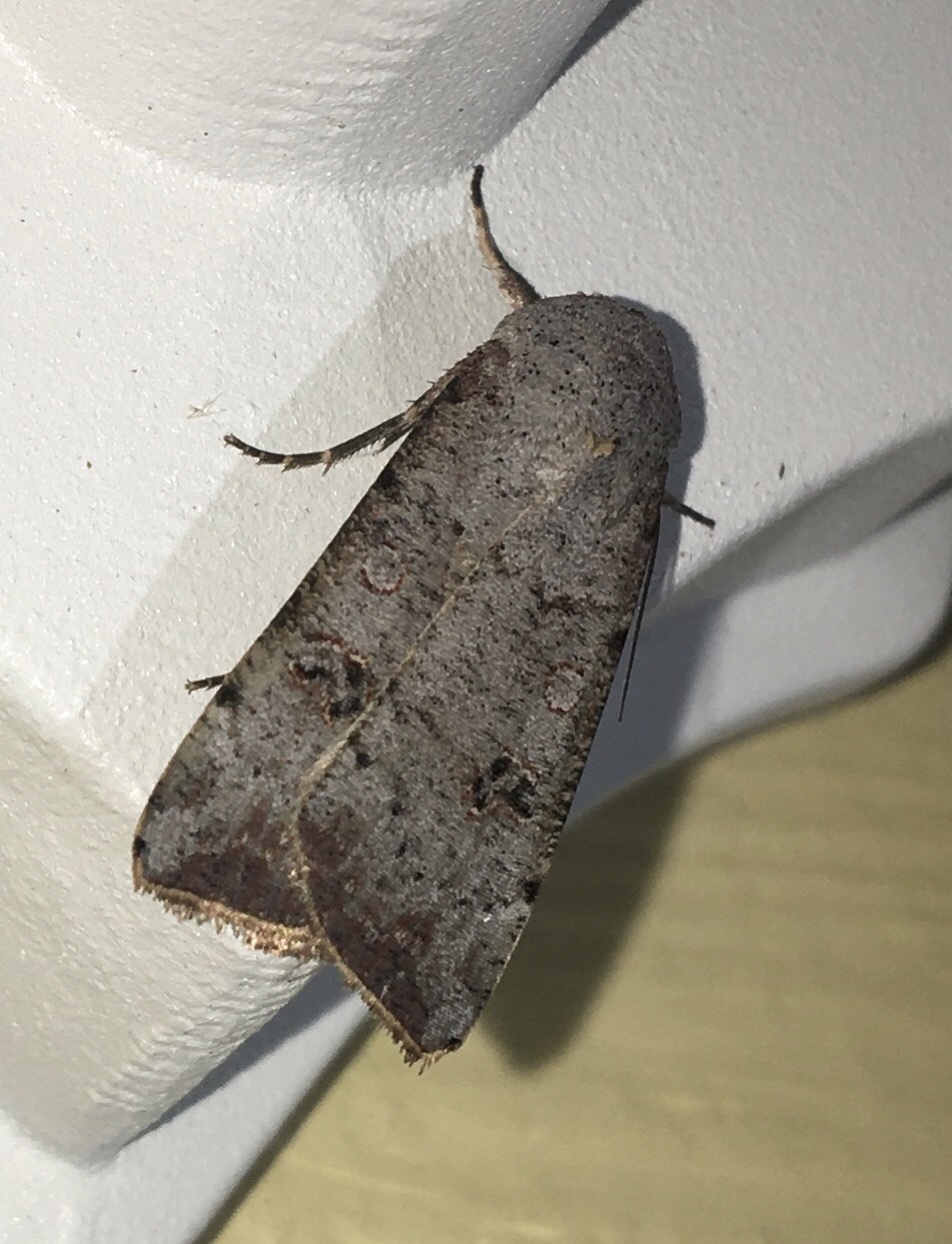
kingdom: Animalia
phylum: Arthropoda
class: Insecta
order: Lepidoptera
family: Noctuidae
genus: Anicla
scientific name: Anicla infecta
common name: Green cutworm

------------------------------

Copy every line of text in the row above word for word, leaving out the picture.

• WRITTEN SOLUTION:
kingdom: Animalia
phylum: Arthropoda
class: Insecta
order: Lepidoptera
family: Noctuidae
genus: Anicla
scientific name: Anicla infecta
common name: Green cutworm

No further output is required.